To address the uncertainty of wind speed and wind direction, the Monte Carlo method is used to generate random scenarios for these variables. By combining this with the PSO algorithm, the system configuration is continuously optimized. Through iterative optimization, the PSO algorithm effectively finds the optimal solution, thereby improving the overall system performance.

(4)

A sensitivity analysis of the number of particles in the PSO algorithm was conducted, and the results showed that the optimization effect was best when the number of particles was set to 50. This provides valuable guidance for future optimization algorithm configurations, ensuring both computational efficiency and convergence.
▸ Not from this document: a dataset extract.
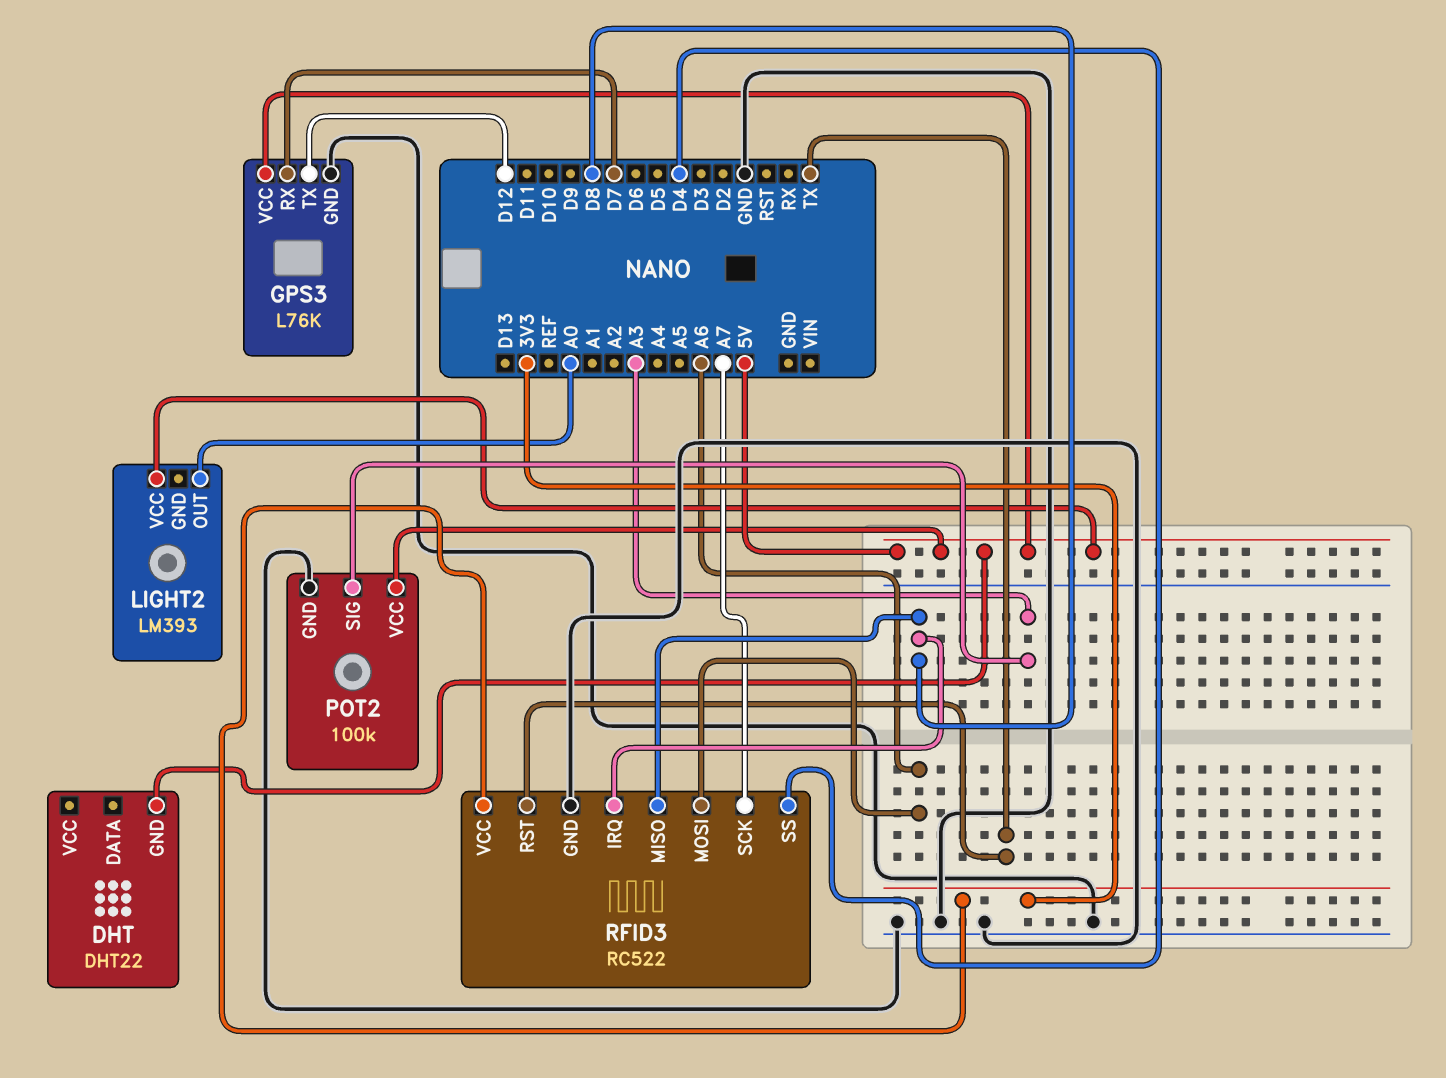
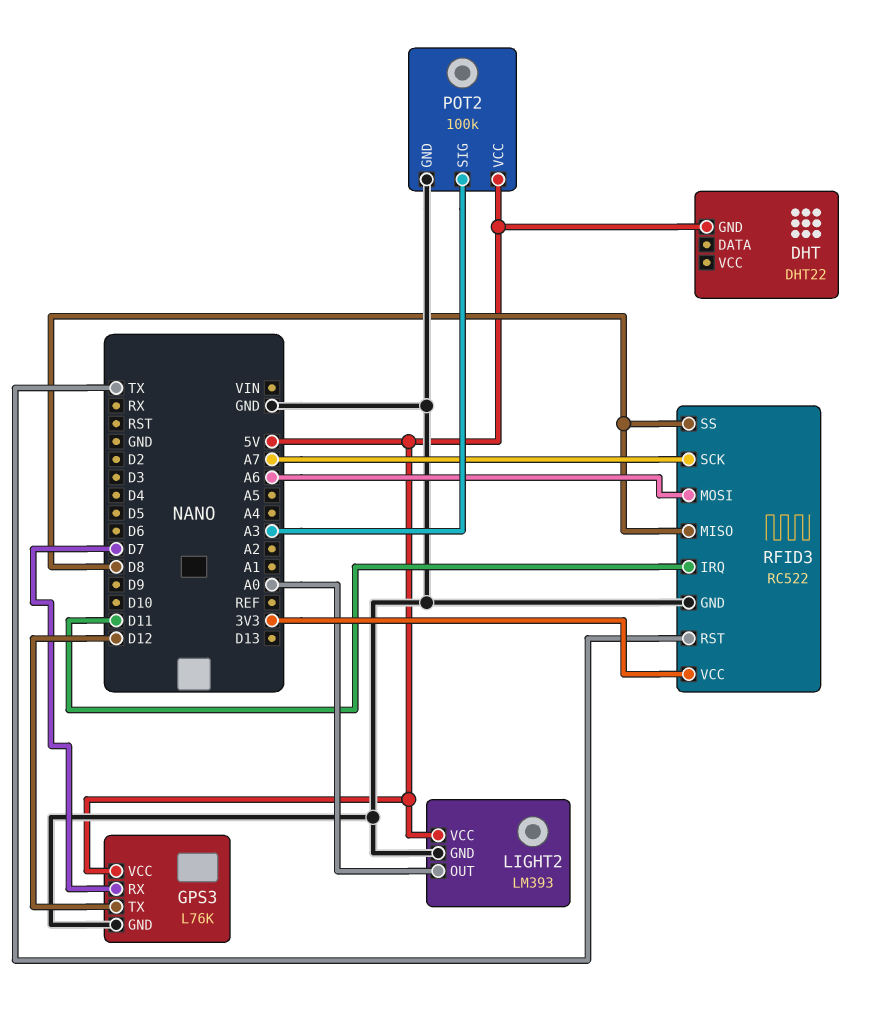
LIGHT2 pin GND: none -> GND
RFID3 pin IRQ: D8 -> D11
RFID3 pin SS: D4 -> D8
Although the optimization method proposed in this paper has shown good results under various uncertain scenarios, there is still room for further improvement. First, the current model primarily considers the uncertainties of wind speed and wind direction. Future research could introduce additional environmental factors, such as temperature changes, weather fluctuations, and power demand, to further enhance the model’s applicability and accuracy. Moreover, with the continuous advancement of technology, the application scenarios of hydrogen hybrid UAVs will become more complex. Future studies could explore dynamic optimization methods based on real-time data, which involve monitoring various flight parameters in real time and adjusting flight strategies accordingly to improve operational efficiency.
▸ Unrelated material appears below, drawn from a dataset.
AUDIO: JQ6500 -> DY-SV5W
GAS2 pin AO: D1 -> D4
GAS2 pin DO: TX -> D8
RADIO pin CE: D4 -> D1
Additionally, the optimization goal in this paper focuses on cost minimization. However, in practical applications, multiple objectives may need to be balanced, such as environmental impact, operational safety, and others. Future research could consider incorporating these factors into the optimization framework and conduct multi-objective optimization to achieve more comprehensive performance improvements. Furthermore, with the rapid development of artificial intelligence and machine learning technologies, future research could attempt to combine these advanced technologies with traditional optimization algorithms. Methods like deep learning could be used to enhance the accuracy and intelligence of the optimization process.

Regarding the optimization algorithm, although the PSO algorithm has shown good performance, it also has certain limitations. Future studies could attempt to combine PSO with other optimization methods, such as genetic algorithms or ant colony optimization, or even develop new hybrid optimization algorithms to improve solution efficiency and algorithm robustness. Additionally, with the advancement of computational power, the scale of the problem can be expanded, allowing for the resolution of more complex optimization problems.